§ SOURCE DATA
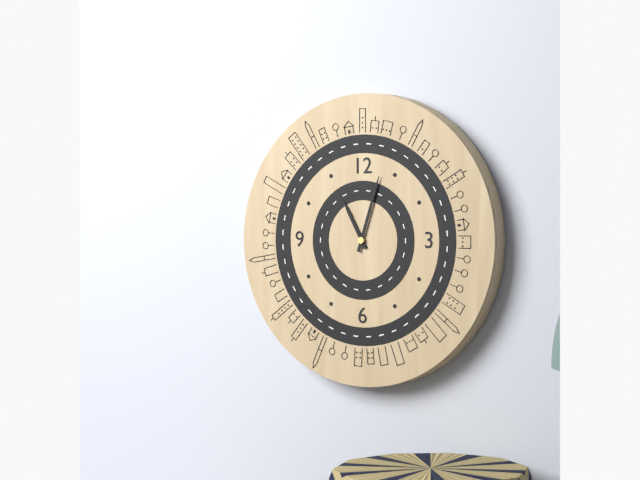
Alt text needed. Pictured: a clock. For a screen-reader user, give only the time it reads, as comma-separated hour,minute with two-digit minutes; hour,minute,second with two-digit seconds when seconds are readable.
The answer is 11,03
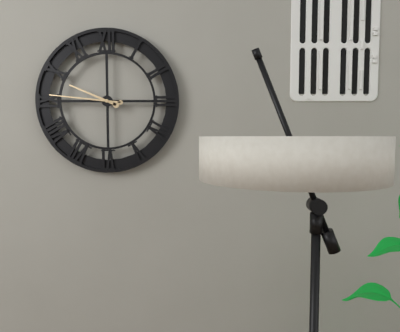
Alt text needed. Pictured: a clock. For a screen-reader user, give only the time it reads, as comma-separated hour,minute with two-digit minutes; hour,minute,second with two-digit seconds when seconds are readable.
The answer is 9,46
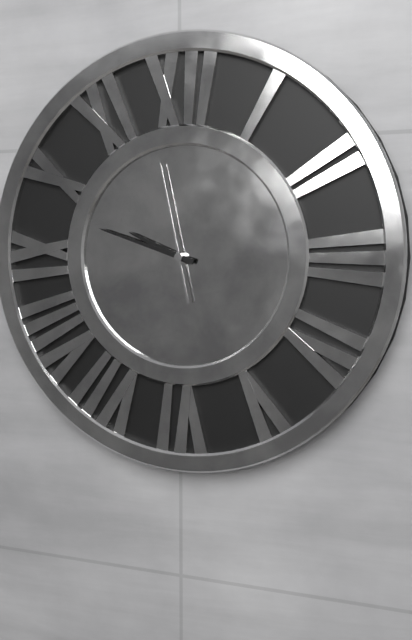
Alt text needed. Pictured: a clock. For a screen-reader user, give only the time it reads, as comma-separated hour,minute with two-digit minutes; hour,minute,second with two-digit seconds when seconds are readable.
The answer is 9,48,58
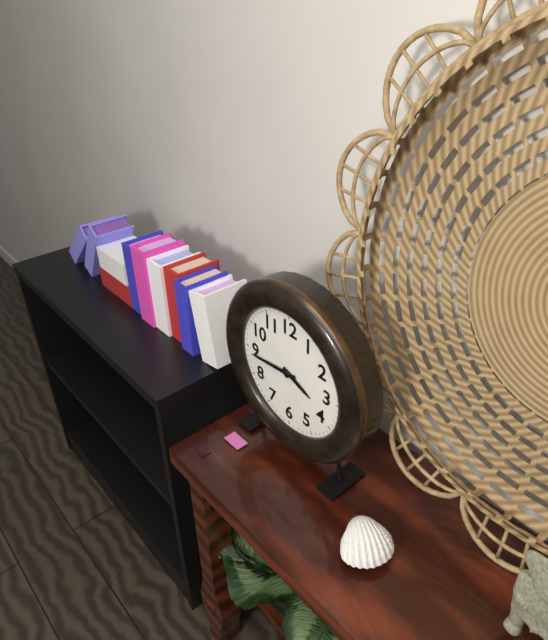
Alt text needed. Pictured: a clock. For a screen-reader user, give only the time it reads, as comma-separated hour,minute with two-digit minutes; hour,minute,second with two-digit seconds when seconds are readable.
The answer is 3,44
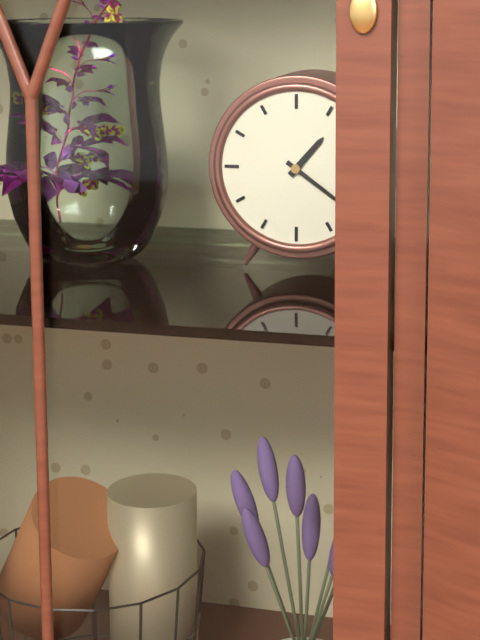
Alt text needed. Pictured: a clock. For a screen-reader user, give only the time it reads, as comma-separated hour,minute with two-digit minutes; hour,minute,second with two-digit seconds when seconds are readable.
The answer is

§ WHAT TO PRODUCE
Lay out every line of the records above as a numbered list, omitting blank lines and leaving the pictures out of the answer.

§ EXERCISE ANSWER
1. Alt text needed. Pictured: a clock. For a screen-reader user, give only the time it reads, as comma-separated hour,minute with two-digit minutes; hour,minute,second with two-digit seconds when seconds are readable.
2. The answer is 11,03
3. Alt text needed. Pictured: a clock. For a screen-reader user, give only the time it reads, as comma-separated hour,minute with two-digit minutes; hour,minute,second with two-digit seconds when seconds are readable.
4. The answer is 9,46
5. Alt text needed. Pictured: a clock. For a screen-reader user, give only the time it reads, as comma-separated hour,minute with two-digit minutes; hour,minute,second with two-digit seconds when seconds are readable.
6. The answer is 9,48,58
7. Alt text needed. Pictured: a clock. For a screen-reader user, give only the time it reads, as comma-separated hour,minute with two-digit minutes; hour,minute,second with two-digit seconds when seconds are readable.
8. The answer is 3,44
9. Alt text needed. Pictured: a clock. For a screen-reader user, give only the time it reads, as comma-separated hour,minute with two-digit minutes; hour,minute,second with two-digit seconds when seconds are readable.
10. The answer is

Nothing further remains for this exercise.